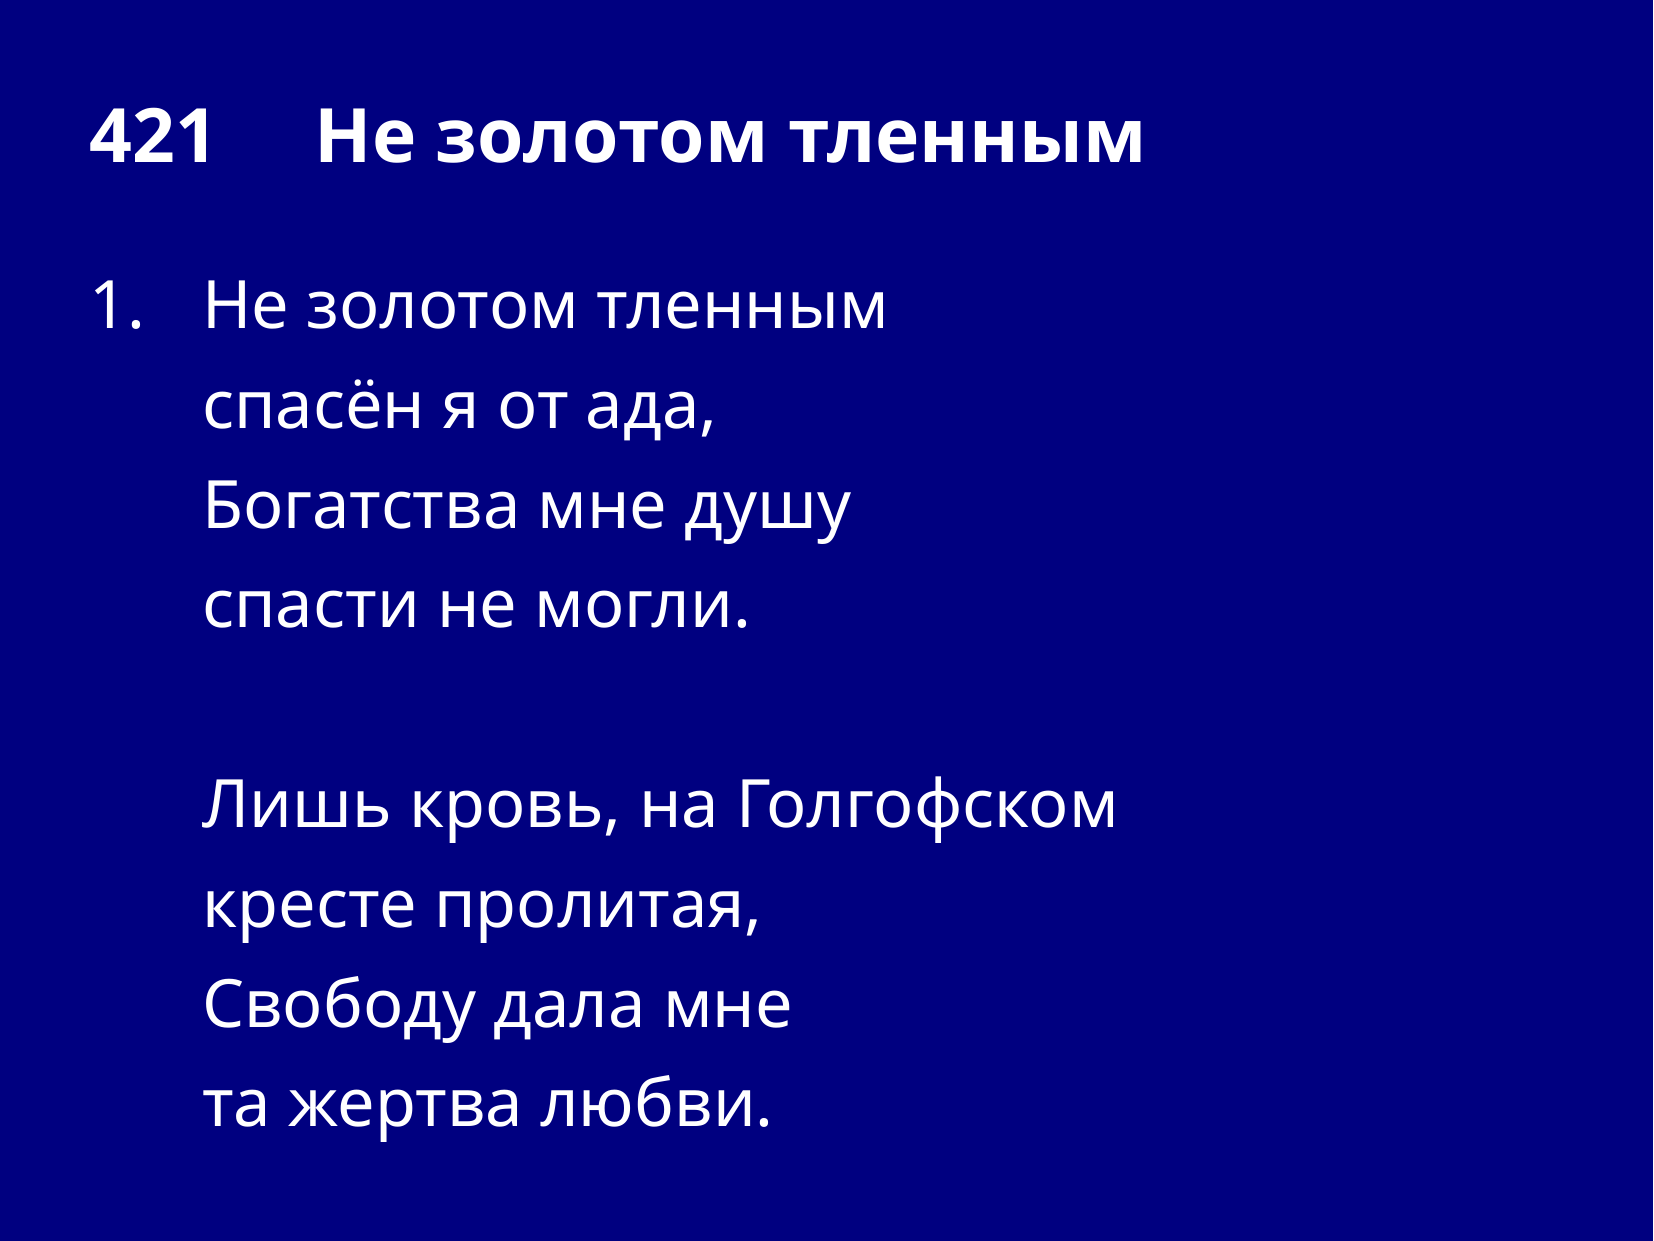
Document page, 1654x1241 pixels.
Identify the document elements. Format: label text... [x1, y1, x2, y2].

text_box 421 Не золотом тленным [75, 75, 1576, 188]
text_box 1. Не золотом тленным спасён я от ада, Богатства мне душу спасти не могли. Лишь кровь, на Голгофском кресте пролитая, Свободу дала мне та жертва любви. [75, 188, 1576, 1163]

————————

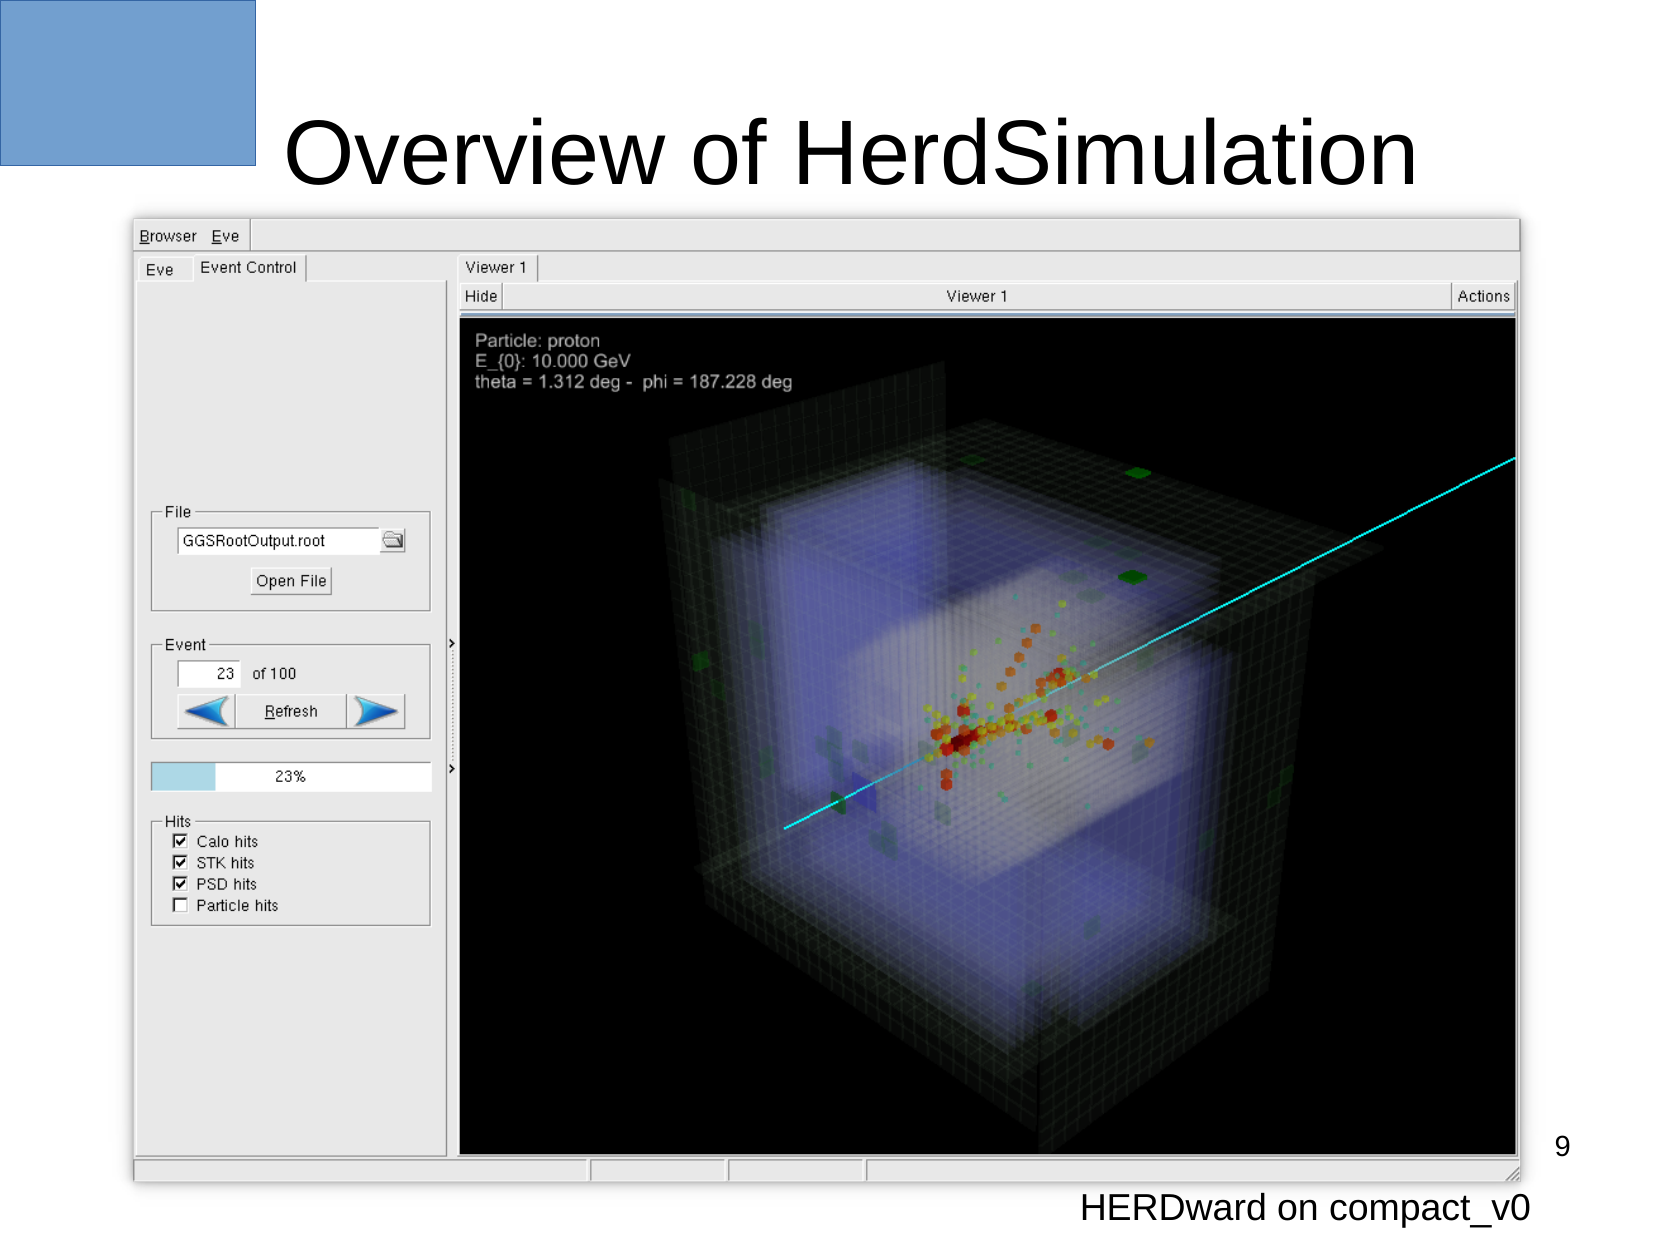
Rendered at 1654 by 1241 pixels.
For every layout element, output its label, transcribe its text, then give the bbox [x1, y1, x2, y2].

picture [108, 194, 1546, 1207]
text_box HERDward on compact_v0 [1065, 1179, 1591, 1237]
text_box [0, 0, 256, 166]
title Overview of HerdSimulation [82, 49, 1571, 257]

————————

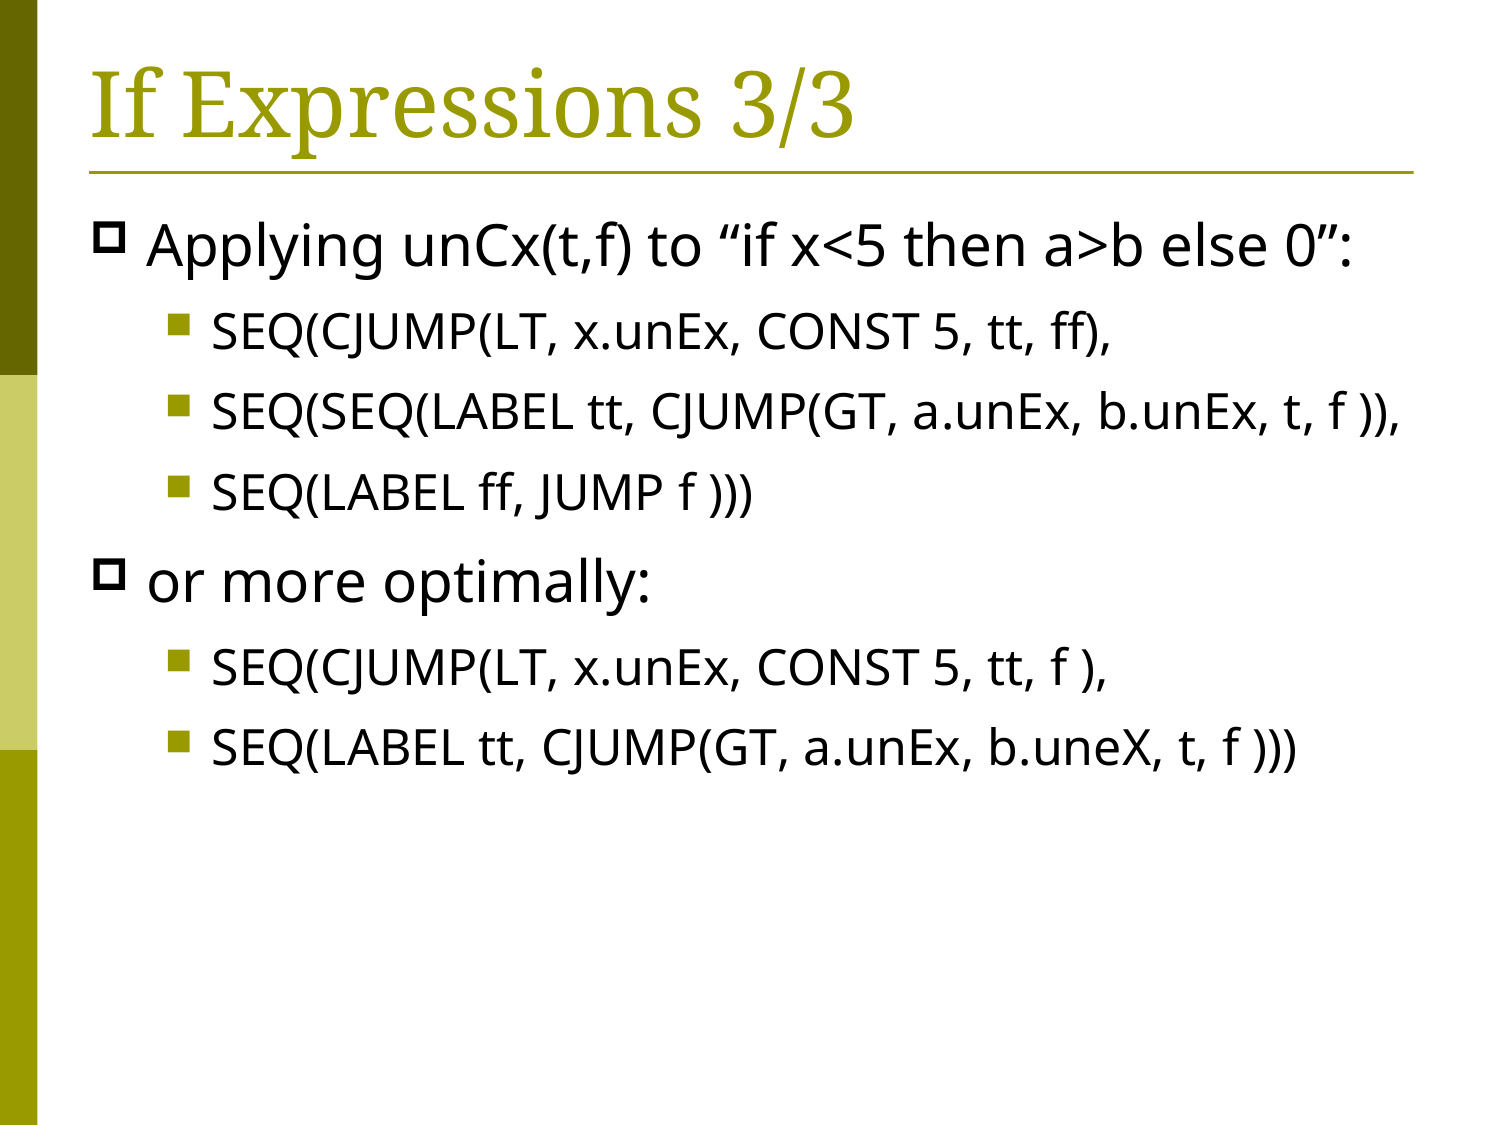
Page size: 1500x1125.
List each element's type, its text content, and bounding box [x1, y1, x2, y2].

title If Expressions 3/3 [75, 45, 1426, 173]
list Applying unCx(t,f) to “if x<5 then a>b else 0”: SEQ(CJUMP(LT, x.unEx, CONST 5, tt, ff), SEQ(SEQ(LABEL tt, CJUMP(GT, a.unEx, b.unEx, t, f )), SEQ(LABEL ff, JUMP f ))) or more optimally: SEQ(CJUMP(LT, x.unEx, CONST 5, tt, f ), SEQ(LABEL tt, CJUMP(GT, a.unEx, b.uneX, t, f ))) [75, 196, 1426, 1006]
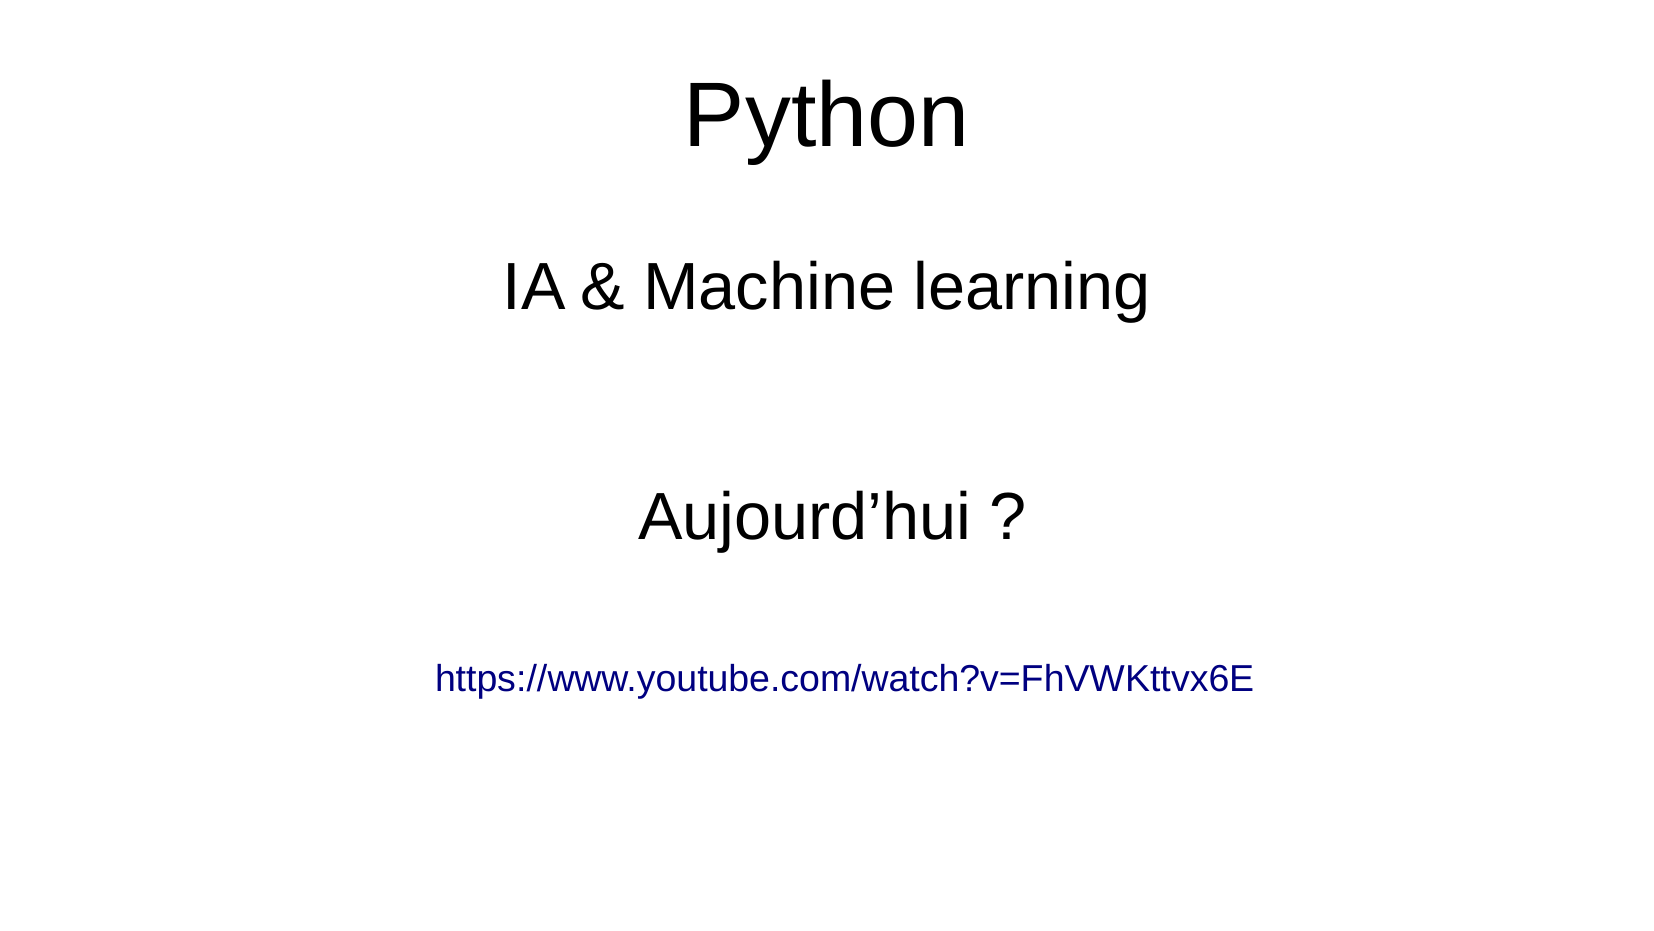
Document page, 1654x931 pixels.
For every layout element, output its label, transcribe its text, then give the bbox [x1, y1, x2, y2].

————————

- **Work to be completed**: Repeat the data from the line with "Document page, 1654x1241 pixels." to the line with "text_box 1. Не", substituting "Locate" for "Identify" and keeping everything else the same.

- **Output below**:
Document page, 1654x1241 pixels.
Locate the document elements. Format: label text... [x1, y1, x2, y2].

text_box 421 Не золотом тленным [75, 75, 1576, 188]
text_box 1. Не золотом тленным спасён я от ада, Богатства мне душу спасти не могли. Лишь кровь, на Голгофском кресте пролитая, Свободу дала мне та жертва любви. [75, 188, 1576, 1163]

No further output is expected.